» Data for this task
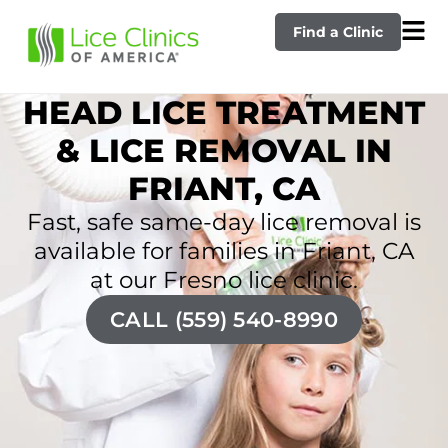
Find a Clinic
HEAD LICE TREATMENT
& LICE REMOVAL IN
FRIANT, CA
Fast, safe same-day lice removal is
available for families in Friant, CA
at our Fresno lice clinic.
CALL (559) 540-8990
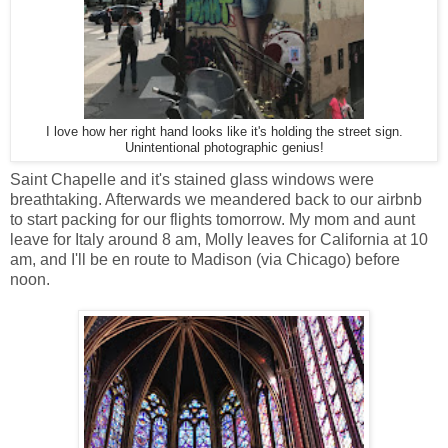
I love how her right hand looks like it's holding the street sign.
Unintentional photographic genius!
Saint Chapelle and it's stained glass windows were
breathtaking. Afterwards we meandered back to our airbnb
to start packing for our flights tomorrow. My mom and aunt
leave for Italy around 8 am, Molly leaves for California at 10
am, and I'll be en route to Madison (via Chicago) before
noon.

» Exercise requirements
Reproduce the text of every item above word for word, leaving out the pictures.

» Reply to the exercise
Find a Clinic
HEAD LICE TREATMENT
& LICE REMOVAL IN
FRIANT, CA
Fast, safe same-day lice removal is
available for families in Friant, CA
at our Fresno lice clinic.
CALL (559) 540-8990
I love how her right hand looks like it's holding the street sign.
Unintentional photographic genius!
Saint Chapelle and it's stained glass windows were
breathtaking. Afterwards we meandered back to our airbnb
to start packing for our flights tomorrow. My mom and aunt
leave for Italy around 8 am, Molly leaves for California at 10
am, and I'll be en route to Madison (via Chicago) before
noon.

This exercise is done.